**Request**
Repeat all the lines below exactly, but omit the pictures.

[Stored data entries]

□ □ □ □ □ □ □

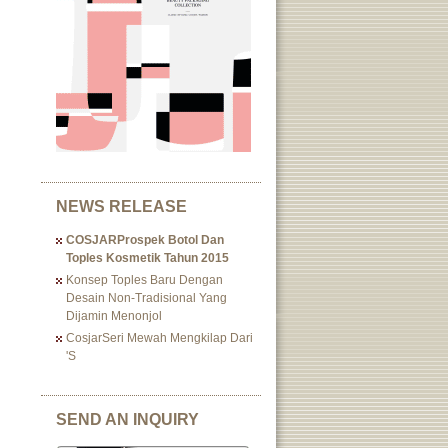
NEWS RELEASE
COSJARProspek Botol Dan
Toples Kosmetik Tahun 2015
Konsep Toples Baru Dengan
Desain Non-Tradisional Yang
Dijamin Menonjol
CosjarSeri Mewah Mengkilap Dari
's
SEND AN INQUIRY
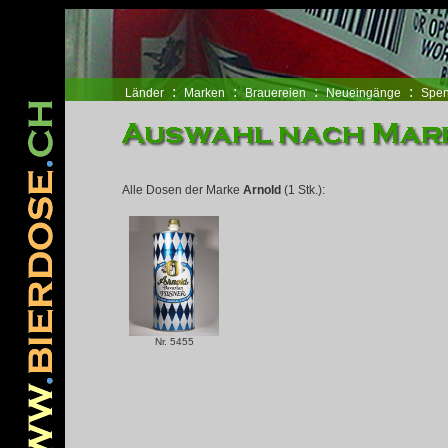
www.pridegoeseast.org
コンバース ハイカット
NIKE スニーカー
バレンシアガ 
:
:
:
:
Länder
Marken
Brauereien
Neueingänge
Spen
Alle Dosen der Marke
Arnold
(1 Stk.):
Nr. 5455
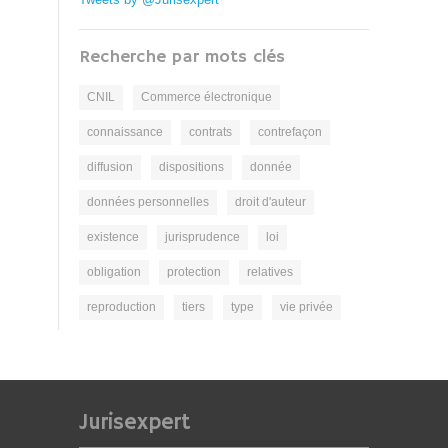
Recherche par mots clés
CNIL
Commerce électronique
connaissance
contrats
contrefaçon
diffusion
dispositions
donnée
données personnelles
droit d'auteur
existence
jurisprudence
loi
obligation
protection
relatives
reproduction
tiers
type
vie privée
Jurisexpert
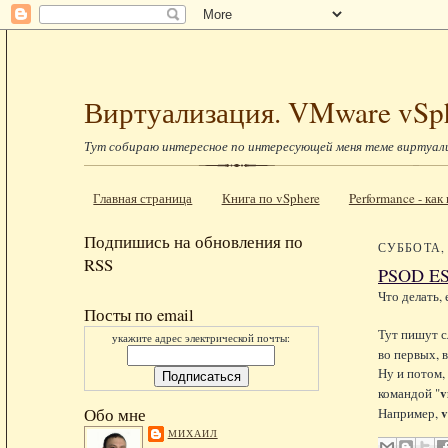
Виртуализация. VMware vSp
Тут собираю интересное по интересующей меня теме виртуал
Главная страница
Книга по vSphere
Performance - ка
Подпишись на обновления по
СУББОТА, 
RSS
PSOD E
Что делать,
Посты по email
Тут пишут с
укажите адрес электрической почты:
во первых, в
Ну и потом,
v
командой "
v
Обо мне
Например,
МИХАИЛ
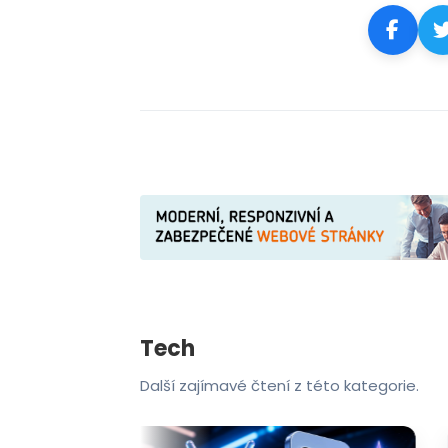
Tech
Další zajímavé čtení z této kategorie.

□ □ □ □ □ □ □

**Answer space**
NEWS RELEASE
COSJARProspek Botol Dan
Toples Kosmetik Tahun 2015
Konsep Toples Baru Dengan
Desain Non-Tradisional Yang
Dijamin Menonjol
CosjarSeri Mewah Mengkilap Dari
's
SEND AN INQUIRY
www.pridegoeseast.org
コンバース ハイカット
NIKE スニーカー
バレンシアガ 
:
:
:
:
Länder
Marken
Brauereien
Neueingänge
Spen
Alle Dosen der Marke
Arnold
(1 Stk.):
Nr. 5455
Recherche par mots clés
CNIL
Commerce électronique
connaissance
contrats
contrefaçon
diffusion
dispositions
donnée
données personnelles
droit d'auteur
existence
jurisprudence
loi
obligation
protection
relatives
reproduction
tiers
type
vie privée
Jurisexpert
Виртуализация. VMware vSp
Тут собираю интересное по интересующей меня теме виртуал
Главная страница
Книга по vSphere
Performance - ка
Подпишись на обновления по
СУББОТА, 
RSS
PSOD E
Что делать,
Посты по email
Тут пишут с
укажите адрес электрической почты:
во первых, в
Ну и потом,
v
командой "
v
Обо мне
Например,
МИХАИЛ
Tech
Další zajímavé čtení z této kategorie.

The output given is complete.